Betamethasone contains not less than 97.0 percent and not more than 103.0 percent of C₂₂H₂₉FO₅, calculated on the dried basis.

Packaging and storage— Preserve in tight containers. Store between 2° and 30°.

USP Reference standards 〈11〉—

USP Betamethasone RS

1 Identification

Change to read:

A: ▲Spectroscopic Identification Tests 〈197〉, Infrared Spectroscopy▲ (CN 1-May-2020).

B: Thin-Layer Chromatographic Identification Test 〈201〉—

Test solution—Prepare a solution of Betamethasone in dehydrated alcohol containing 0.5 mg per mL.

Developing solvent system: a mixture of chloroform and diethylamine (2:1).

Procedure—Proceed as directed in the chapter, except to locate the spots by lightly spraying with dilute sulfuric acid (1 in 2) and heating on a hot plate or under a lamp until spots appear.

Specific rotation 〈781S〉: between +118° and +126°, calculated on the dried basis.

Test solution: 5 mg per mL, in methanol.

Loss on drying 〈731〉— Dry it at 105° for 3 hours: it loses not more than 1.0% of its weight.

Residue on ignition 〈281〉: not more than 0.2%, a platinum crucible being used.

Ordinary impurities 〈466〉—

Test solution: methanol.

Standard solution: methanol.

Application volume: 10 µL.

Eluant: a mixture of toluene, acetone, methyl ethyl ketone, and formic acid (55:20:20:5), in a nonequilibrated chamber.

Visualization: 5.

2 Assay

Mobile phase—Prepare a filtered and degassed mixture of water and acetonitrile (63:37). Make adjustments if necessary (see System Suitability under Chromatography 〈621〉).

Internal standard solution—Prepare a solution of Propylparaben in alcohol having a known concentration of about 0.25 mg per mL.

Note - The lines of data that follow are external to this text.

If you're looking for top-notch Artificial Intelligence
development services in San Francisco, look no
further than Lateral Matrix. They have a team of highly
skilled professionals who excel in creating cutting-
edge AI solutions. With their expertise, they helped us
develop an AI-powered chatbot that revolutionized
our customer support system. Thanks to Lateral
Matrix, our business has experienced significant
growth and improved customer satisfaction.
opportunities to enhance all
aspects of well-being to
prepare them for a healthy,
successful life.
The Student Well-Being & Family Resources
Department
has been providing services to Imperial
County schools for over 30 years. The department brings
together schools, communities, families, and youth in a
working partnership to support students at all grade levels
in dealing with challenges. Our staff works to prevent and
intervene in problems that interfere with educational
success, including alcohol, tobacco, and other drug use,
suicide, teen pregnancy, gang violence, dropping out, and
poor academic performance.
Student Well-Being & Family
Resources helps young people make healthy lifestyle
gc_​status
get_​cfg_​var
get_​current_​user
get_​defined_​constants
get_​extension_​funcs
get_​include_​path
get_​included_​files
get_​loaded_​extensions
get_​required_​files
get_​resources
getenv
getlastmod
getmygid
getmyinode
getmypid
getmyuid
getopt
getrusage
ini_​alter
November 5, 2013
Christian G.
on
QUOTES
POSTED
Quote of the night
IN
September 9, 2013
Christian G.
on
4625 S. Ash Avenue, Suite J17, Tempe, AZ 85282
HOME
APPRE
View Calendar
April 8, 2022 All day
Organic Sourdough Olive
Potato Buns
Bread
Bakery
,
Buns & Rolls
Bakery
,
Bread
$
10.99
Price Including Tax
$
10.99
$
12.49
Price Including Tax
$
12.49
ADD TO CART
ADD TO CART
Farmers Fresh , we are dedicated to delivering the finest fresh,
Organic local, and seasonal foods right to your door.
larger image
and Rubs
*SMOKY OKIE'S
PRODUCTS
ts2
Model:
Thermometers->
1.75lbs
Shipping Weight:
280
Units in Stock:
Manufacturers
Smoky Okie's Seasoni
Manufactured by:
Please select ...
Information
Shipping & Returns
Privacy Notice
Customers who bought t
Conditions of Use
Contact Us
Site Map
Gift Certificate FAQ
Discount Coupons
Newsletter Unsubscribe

Standard preparation—Dissolve an accurately weighed quantity of USP Betamethasone RS in alcohol to obtain a solution having a known concentration of about 0.2 mg per mL. Transfer 10.0 mL of this solution to a suitable vial, and add 10.0 mL of Internal standard solution, to obtain a Standard preparation having known concentrations of about 0.1 mg of betamethasone and about 0.125 mg of propylparaben per mL.

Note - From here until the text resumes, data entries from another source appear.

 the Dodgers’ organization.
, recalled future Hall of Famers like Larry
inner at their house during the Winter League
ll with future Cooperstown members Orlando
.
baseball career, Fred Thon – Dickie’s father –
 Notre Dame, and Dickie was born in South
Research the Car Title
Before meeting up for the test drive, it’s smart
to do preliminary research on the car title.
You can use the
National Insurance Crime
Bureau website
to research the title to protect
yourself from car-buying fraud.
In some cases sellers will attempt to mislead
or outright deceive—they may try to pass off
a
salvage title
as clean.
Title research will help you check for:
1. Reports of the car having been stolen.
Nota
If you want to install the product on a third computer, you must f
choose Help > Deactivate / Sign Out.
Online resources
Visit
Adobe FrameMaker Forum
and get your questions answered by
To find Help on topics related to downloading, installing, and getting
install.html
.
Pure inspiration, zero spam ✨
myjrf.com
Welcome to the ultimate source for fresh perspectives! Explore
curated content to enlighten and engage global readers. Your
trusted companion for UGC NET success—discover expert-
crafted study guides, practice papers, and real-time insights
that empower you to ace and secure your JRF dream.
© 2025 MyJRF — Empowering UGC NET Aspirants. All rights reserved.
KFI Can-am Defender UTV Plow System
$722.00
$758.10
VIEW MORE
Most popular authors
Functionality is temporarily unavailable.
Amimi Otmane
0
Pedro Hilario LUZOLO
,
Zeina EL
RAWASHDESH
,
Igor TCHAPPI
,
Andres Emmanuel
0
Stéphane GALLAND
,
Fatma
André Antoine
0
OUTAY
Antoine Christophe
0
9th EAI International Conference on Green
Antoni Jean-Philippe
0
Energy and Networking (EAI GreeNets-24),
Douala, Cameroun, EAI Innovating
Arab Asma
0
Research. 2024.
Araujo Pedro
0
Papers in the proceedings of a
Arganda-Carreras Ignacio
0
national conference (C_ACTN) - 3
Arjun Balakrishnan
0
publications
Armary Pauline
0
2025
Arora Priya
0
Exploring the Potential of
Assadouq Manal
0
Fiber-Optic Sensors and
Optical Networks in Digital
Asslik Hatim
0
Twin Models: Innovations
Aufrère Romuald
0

Assay preparation—Using about 80 mg of Betamethasone, accurately weighed, prepare as directed for Standard preparation.

Chromatographic system (see Chromatography 〈621〉)—The liquid chromatograph is equipped with a 240-nm detector and a 4.6-mm × 25-cm column that contains packing L1. The flow rate is about 1.0 mL per minute. Chromatograph the Standard preparation, and record the peak responses as directed for Procedure: the relative retention times are about 1.0 for betamethasone and 1.4 for propylparaben; the resolution, R, between betamethasone and propylparaben is not less than 3.0; and the relative standard deviation for replicate injections is not more than 2.0%.

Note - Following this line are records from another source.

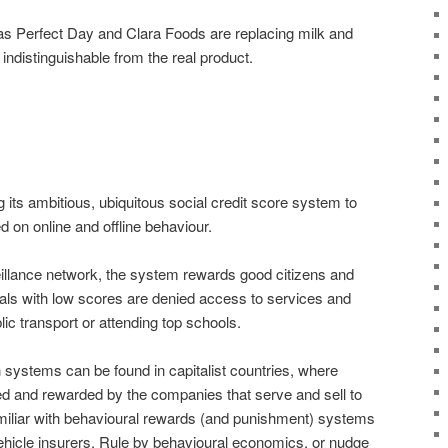
as Perfect Day and Clara Foods are replacing milk and
s indistinguishable from the real product.
g its ambitious, ubiquitous social credit score system to
d on online and offline behaviour.
eillance network, the system rewards good citizens and
uals with low scores are denied access to services and
c transport or attending top schools.
 systems can be found in capitalist countries, where
d and rewarded by the companies that serve and sell to
miliar with behavioural rewards (and punishment) systems
hicle insurers. Rule by behavioural economics, or nudge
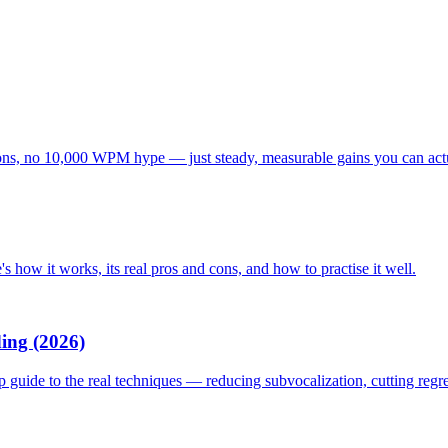
tations, no 10,000 WPM hype — just steady, measurable gains you can act
s how it works, its real pros and cons, and how to practise it well.
ing (2026)
p guide to the real techniques — reducing subvocalization, cutting reg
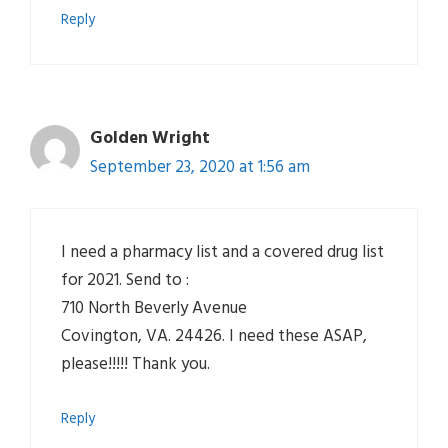
Reply
Golden Wright
September 23, 2020 at 1:56 am
I need a pharmacy list and a covered drug list
for 2021. Send to :
710 North Beverly Avenue
Covington, VA. 24426. I need these ASAP,
please!!!!! Thank you.
Reply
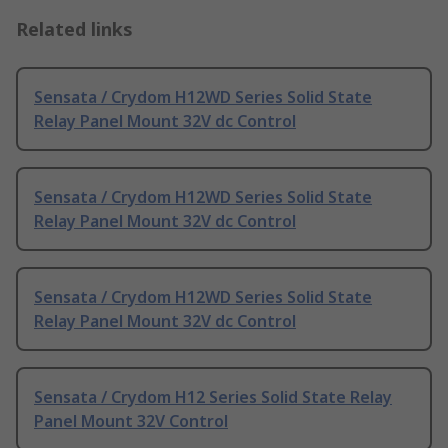
Related links
Sensata / Crydom H12WD Series Solid State
Relay Panel Mount 32V dc Control
Sensata / Crydom H12WD Series Solid State
Relay Panel Mount 32V dc Control
Sensata / Crydom H12WD Series Solid State
Relay Panel Mount 32V dc Control
Sensata / Crydom H12 Series Solid State Relay
Panel Mount 32V Control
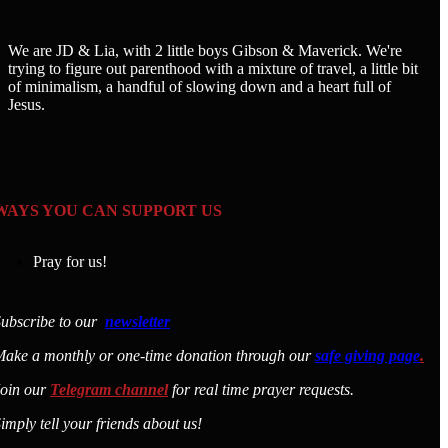
We are JD & Lia, with 2 little boys Gibson & Maverick. We're
trying to figure out parenthood with a mixture of travel, a little bit
of minimalism, a handful of slowing down and a heart full of
Jesus.
WAYS YOU CAN SUPPORT US
Pray for us!
ubscribe to our
newsletter
ake a monthly or one-time donation through our
safe giving page
.
Join our
Telegram channel
for real time prayer requests.
imply tell your friends about us!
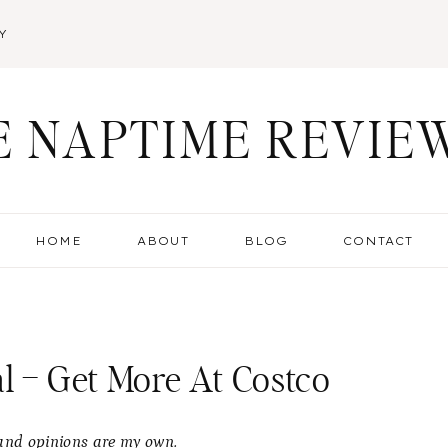
Y
E NAPTIME REVIE
HOME
ABOUT
BLOG
CONTACT
l – Get More At Costco
s and opinions are my own.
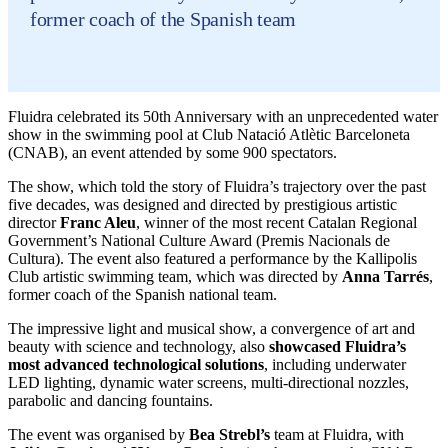
former coach of the Spanish team
Fluidra celebrated its 50th Anniversary with an unprecedented water
show in the swimming pool at Club Natació Atlètic Barceloneta
(CNAB), an event attended by some 900 spectators.
The show, which told the story of Fluidra’s trajectory over the past
five decades, was designed and directed by prestigious artistic
director
Franc Aleu
, winner of the most recent Catalan Regional
Government’s National Culture Award (Premis Nacionals de
Cultura). The event also featured a performance by the Kallipolis
Club artistic swimming team, which was directed by
Anna Tarrés
,
former coach of the Spanish national team.
The impressive light and musical show, a convergence of art and
beauty with science and technology, also
showcased Fluidra’s
most advanced technological solutions
, including underwater
LED lighting, dynamic water screens, multi-directional nozzles,
parabolic and dancing fountains.
The event was organised by
Bea Strebl’s
team at Fluidra, with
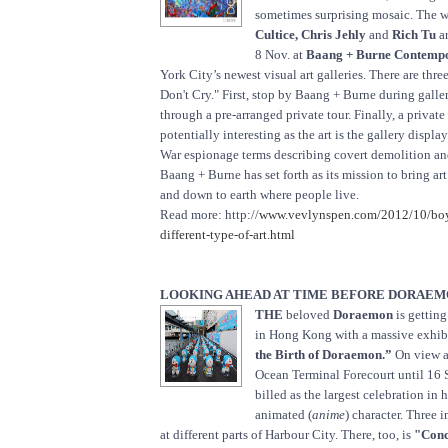
sometimes surprising mosaic. The 
Cultice, Chris Jehly
and
Rich Tu
ar
8 Nov. at
Baang + Burne Contempo
York City’s newest visual art galleries. There are thr
Don't Cry." First, stop by Baang + Burne during galle
through a pre-arranged private tour. Finally, a private 
potentially interesting as the art is the gallery displ
War espionage terms describing covert demolition an
Baang + Burne has set forth as its mission to bring art
and down to earth where people live.
Read more: http://
www.vevlynspen.com/2012/10/boy
different-type-of-art.html
LOOKING AHEAD AT TIME BEFORE DORAEMO
THE
beloved
Doraemon
is getting
in Hong Kong with a massive exhib
the Birth of Doraemon.”
On view a
Ocean Terminal Forecourt until 16 Se
billed as the largest celebration in
animated (
anime
) character. Three i
at different parts of Harbour City. There, too, is
"Conc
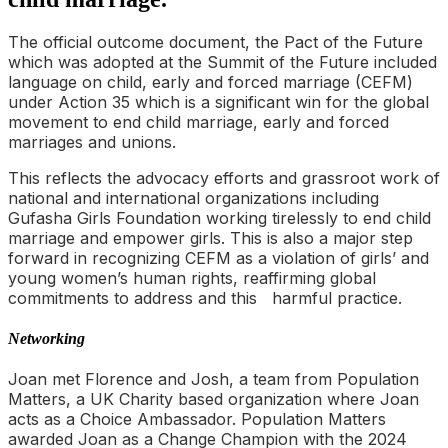
The official outcome document, the Pact of the Future
which was adopted at the Summit of the Future included
language on child, early and forced marriage (CEFM)
under Action 35 which is a significant win for the global
movement to end child marriage, early and forced
marriages and unions.
This reflects the advocacy efforts and grassroot work of
national and international organizations including
Gufasha Girls Foundation working tirelessly to end child
marriage and empower girls. This is also a major step
forward in recognizing CEFM as a violation of girls’ and
young women’s human rights, reaffirming global
commitments to address and this harmful practice.
Networking
Joan met Florence and Josh, a team from Population
Matters, a UK Charity based organization where Joan
acts as a Choice Ambassador. Population Matters
awarded Joan as a Change Champion with the 2024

Procedure—Separately inject equal volumes (about 10 µL) of the Standard preparation and the Assay preparation into the chromatograph, record the chromatograms, and measure the responses for the major peaks. Calculate the quantity, in mg, of C₂₂H₂₉FO₅ in the portion of Betamethasone taken by the formula:

800C(Rₐ/Rₛ)

in which C is the concentration, in mg per mL, of USP Betamethasone RS in the Standard preparation; and Rₐ and Rₛ are the peak height ratios of the betamethasone peak and the internal standard peak obtained from the Assay preparation and the Standard preparation, respectively.